[Stored data]
--*--
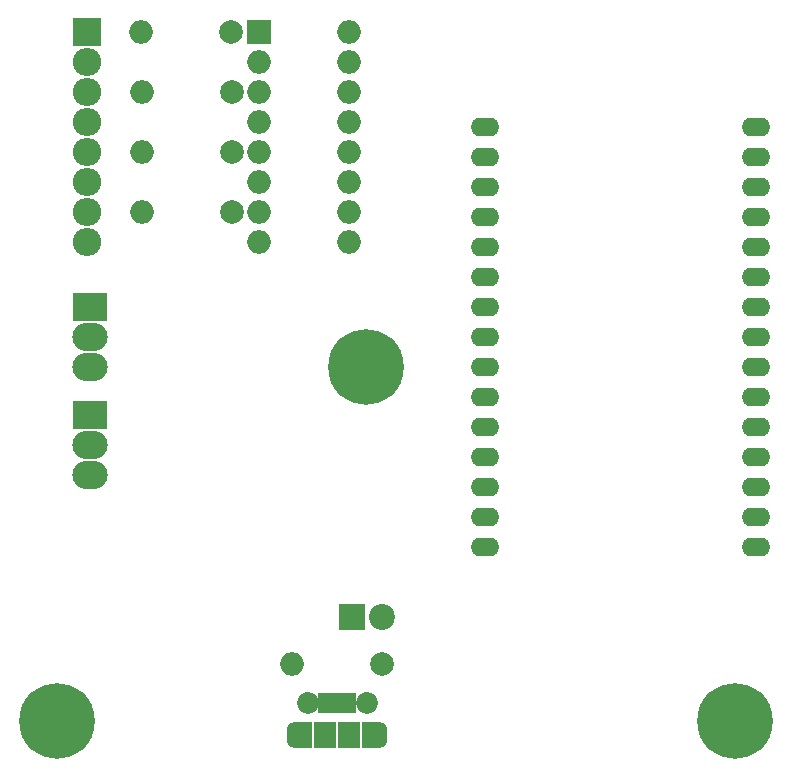
<source format=gbr>
G04 #@! TF.FileFunction,Soldermask,Top*
%FSLAX46Y46*%
G04 Gerber Fmt 4.6, Leading zero omitted, Abs format (unit mm)*
G04 Created by KiCad (PCBNEW 4.0.7) date 07/11/18 14:17:59*
%MOMM*%
%LPD*%
G01*
G04 APERTURE LIST*
%ADD10C,0.100000*%
%ADD11O,2.400000X1.600000*%
%ADD12R,2.200000X2.200000*%
%ADD13C,2.200000*%
%ADD14O,2.398980X2.398980*%
%ADD15R,2.398980X2.398980*%
%ADD16R,1.900000X2.300000*%
%ADD17C,1.850000*%
%ADD18R,0.800000X1.750000*%
%ADD19O,1.600000X2.300000*%
%ADD20R,1.600000X2.300000*%
%ADD21C,2.000000*%
%ADD22O,2.000000X2.000000*%
%ADD23R,2.000000X2.000000*%
%ADD24C,6.400000*%
%ADD25R,3.000000X2.400000*%
%ADD26O,3.000000X2.400000*%
G04 APERTURE END LIST*
D10*
D11*
X190570000Y-63754000D03*
X167570000Y-63754000D03*
X190570000Y-66294000D03*
X167570000Y-66294000D03*
X190570000Y-68834000D03*
X167570000Y-68834000D03*
X190570000Y-71374000D03*
X167570000Y-71374000D03*
X190570000Y-73914000D03*
X167570000Y-73914000D03*
X190570000Y-76454000D03*
X167570000Y-76454000D03*
X190570000Y-78994000D03*
X167570000Y-78994000D03*
X190570000Y-81534000D03*
X167570000Y-81534000D03*
X190570000Y-84074000D03*
X167570000Y-84074000D03*
X190570000Y-86614000D03*
X167570000Y-86614000D03*
X190570000Y-89154000D03*
X167570000Y-89154000D03*
X190570000Y-91694000D03*
X167570000Y-91694000D03*
X190570000Y-94234000D03*
X167570000Y-94234000D03*
X190570000Y-96774000D03*
X167570000Y-96774000D03*
X190570000Y-99314000D03*
X167570000Y-99314000D03*
D12*
X156337000Y-105283000D03*
D13*
X158877000Y-105283000D03*
D14*
X133858000Y-63373000D03*
D15*
X133858000Y-55753000D03*
D14*
X133858000Y-58293000D03*
X133858000Y-60833000D03*
X133858000Y-65913000D03*
X133858000Y-68453000D03*
X133858000Y-70993000D03*
X133858000Y-73533000D03*
D16*
X156067000Y-115285000D03*
D17*
X152567000Y-112585000D03*
D18*
X154417000Y-112585000D03*
X153767000Y-112585000D03*
X156367000Y-112585000D03*
X155717000Y-112585000D03*
X155067000Y-112585000D03*
D17*
X157567000Y-112585000D03*
D16*
X154067000Y-115285000D03*
D19*
X151567000Y-115285000D03*
X158567000Y-115285000D03*
D20*
X157967000Y-115285000D03*
X152167000Y-115285000D03*
D21*
X146050000Y-55753000D03*
D22*
X138430000Y-55753000D03*
D21*
X146177000Y-60833000D03*
D22*
X138557000Y-60833000D03*
D21*
X146177000Y-65913000D03*
D22*
X138557000Y-65913000D03*
D21*
X146177000Y-70993000D03*
D22*
X138557000Y-70993000D03*
D21*
X158877000Y-109220000D03*
D22*
X151257000Y-109220000D03*
D23*
X148463000Y-55753000D03*
D22*
X156083000Y-73533000D03*
X148463000Y-58293000D03*
X156083000Y-70993000D03*
X148463000Y-60833000D03*
X156083000Y-68453000D03*
X148463000Y-63373000D03*
X156083000Y-65913000D03*
X148463000Y-65913000D03*
X156083000Y-63373000D03*
X148463000Y-68453000D03*
X156083000Y-60833000D03*
X148463000Y-70993000D03*
X156083000Y-58293000D03*
X148463000Y-73533000D03*
X156083000Y-55753000D03*
D24*
X131318000Y-114046000D03*
X188722000Y-114046000D03*
X157480000Y-84074000D03*
D25*
X134112000Y-78994000D03*
D26*
X134112000Y-81534000D03*
X134112000Y-84074000D03*
D25*
X134112000Y-88138000D03*
D26*
X134112000Y-90678000D03*
X134112000Y-93218000D03*
M02*

</source>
--*--
## About this task
What lines of the preceding data include the string "LIST"? Pull them out.

## Exercise output
G04 APERTURE LIST*
G04 APERTURE END LIST*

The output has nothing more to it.